• [Information shown]:

================

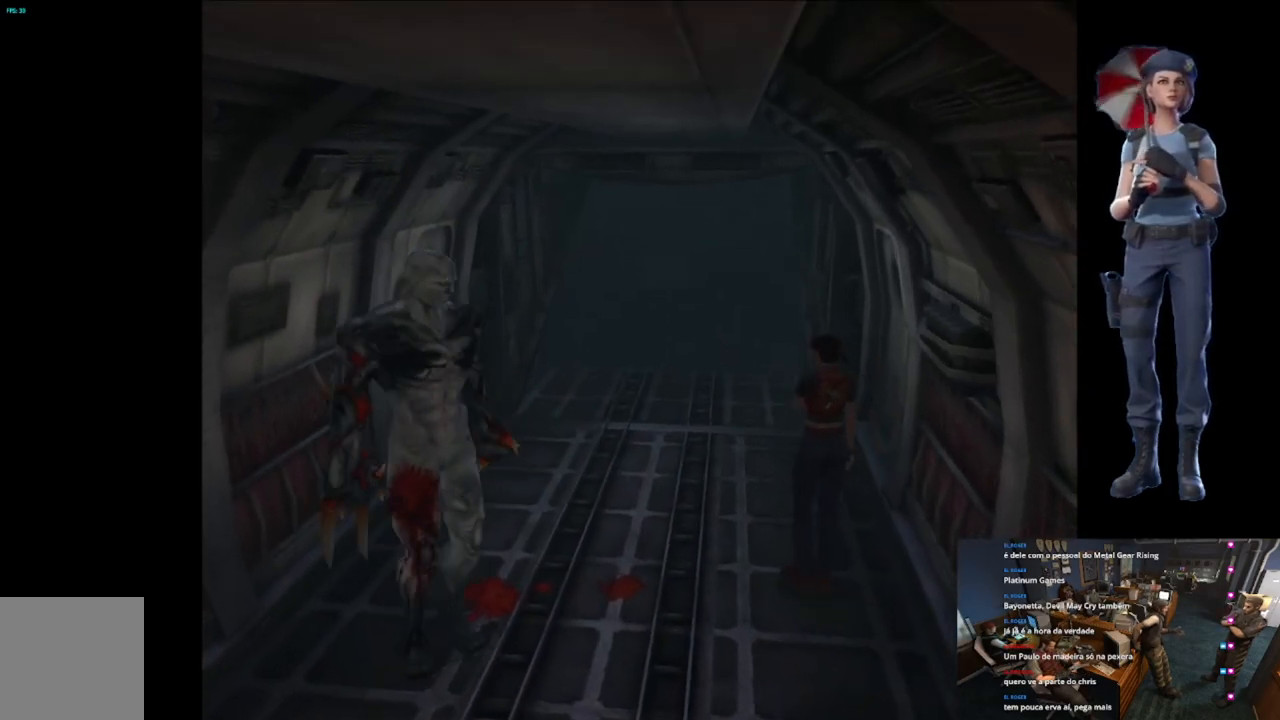
{"buttons": [], "left_stick": "right", "right_stick": "center", "events": [[451, "left_stick", "right"]]}
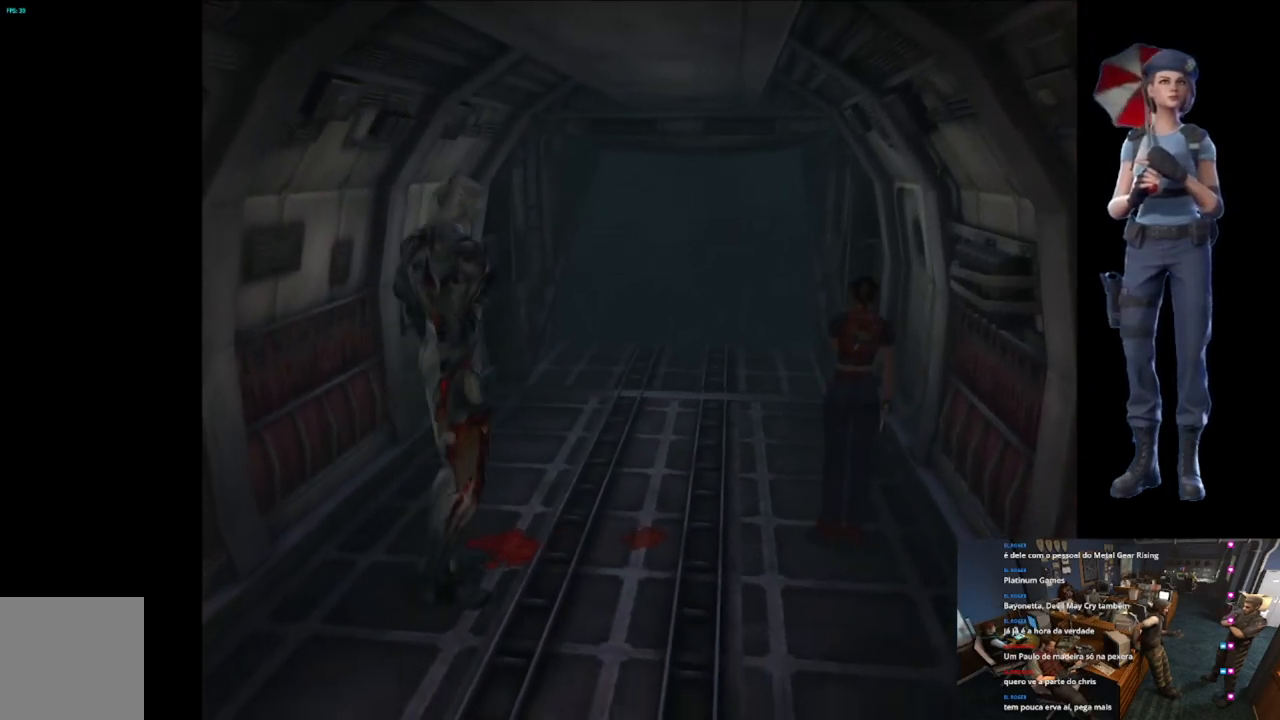
{"buttons": [], "left_stick": "up-left", "right_stick": "center", "events": [[166, "left_stick", "center"], [266, "left_stick", "up-left"], [417, "left_stick", "center"], [500, "left_stick", "up-left"]]}
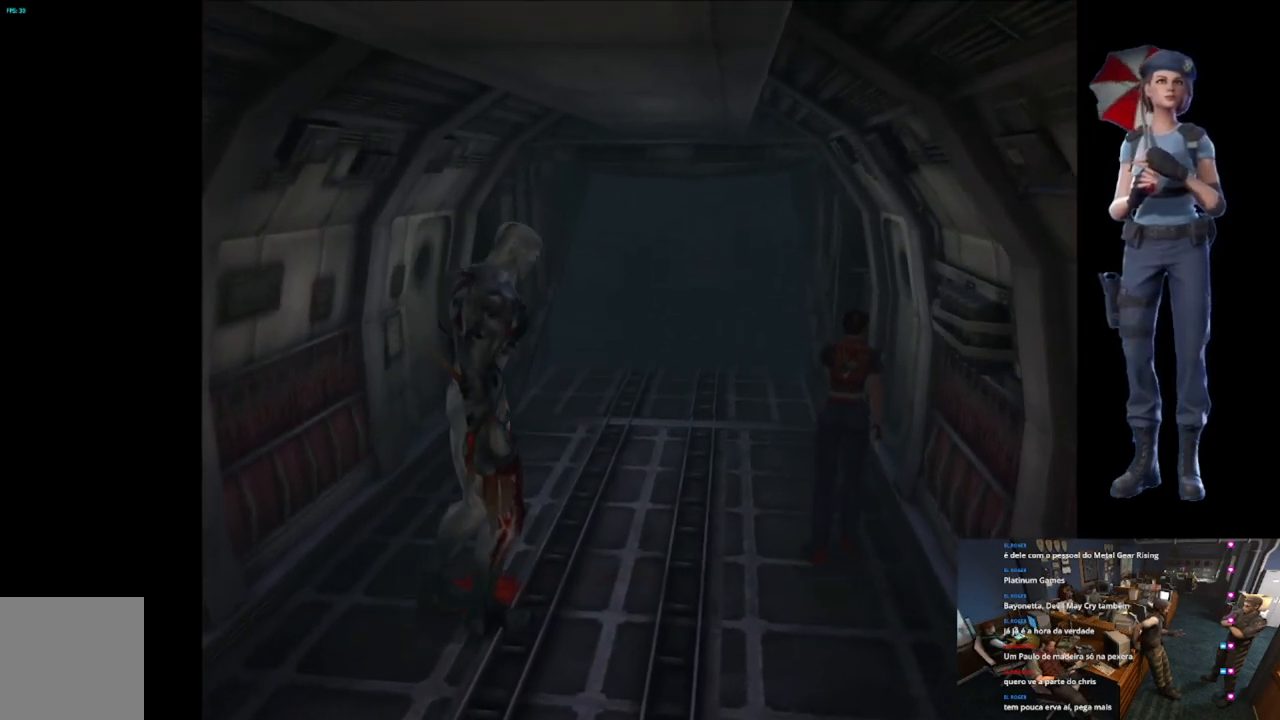
{"buttons": [], "left_stick": "up-left", "right_stick": "center", "events": [[134, "left_stick", "center"], [217, "left_stick", "up-left"], [350, "left_stick", "center"], [400, "left_stick", "up-left"]]}
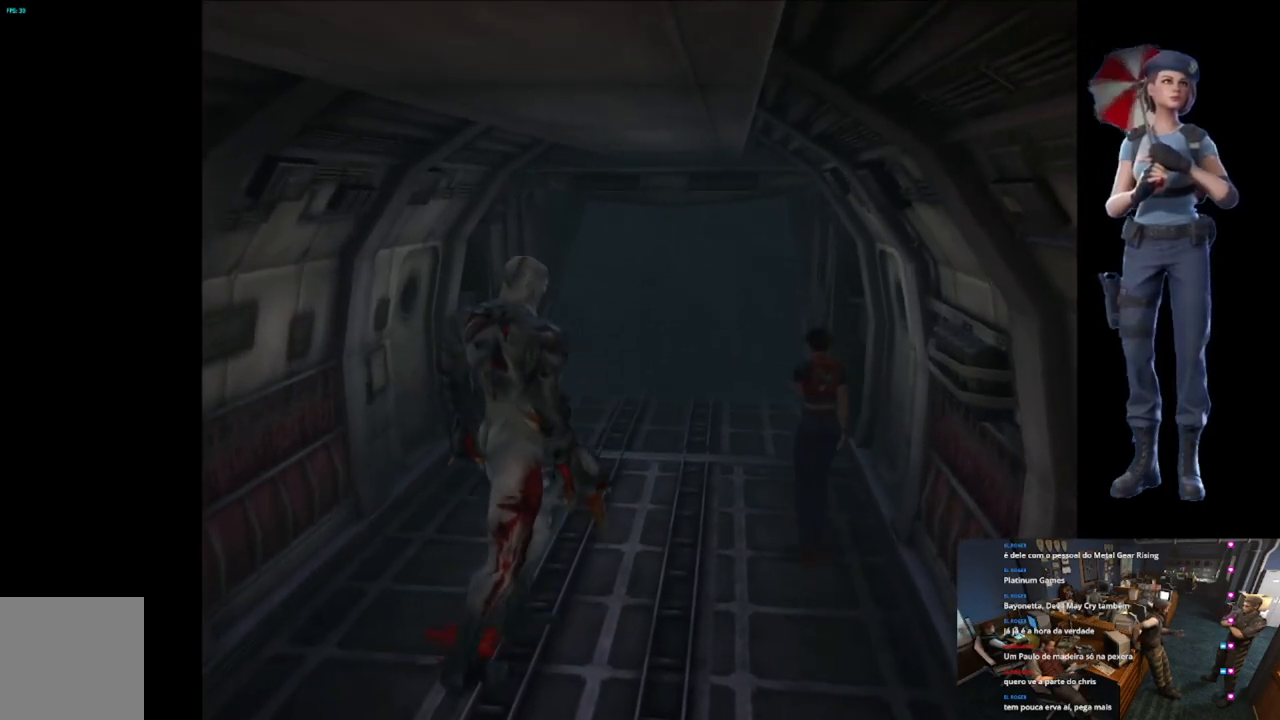
{"buttons": ["X"], "left_stick": "up-left", "right_stick": "center", "events": [[16, "left_stick", "center"], [66, "left_stick", "up-left"], [266, "X", "down"]]}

================

• [Exercise description]:
It would help to have the listing above repeated exactly, with all images removed.

• [Exercise result]:
{"buttons": [], "left_stick": "right", "right_stick": "center", "events": [[451, "left_stick", "right"]]}
{"buttons": [], "left_stick": "up-left", "right_stick": "center", "events": [[166, "left_stick", "center"], [266, "left_stick", "up-left"], [417, "left_stick", "center"], [500, "left_stick", "up-left"]]}
{"buttons": [], "left_stick": "up-left", "right_stick": "center", "events": [[134, "left_stick", "center"], [217, "left_stick", "up-left"], [350, "left_stick", "center"], [400, "left_stick", "up-left"]]}
{"buttons": ["X"], "left_stick": "up-left", "right_stick": "center", "events": [[16, "left_stick", "center"], [66, "left_stick", "up-left"], [266, "X", "down"]]}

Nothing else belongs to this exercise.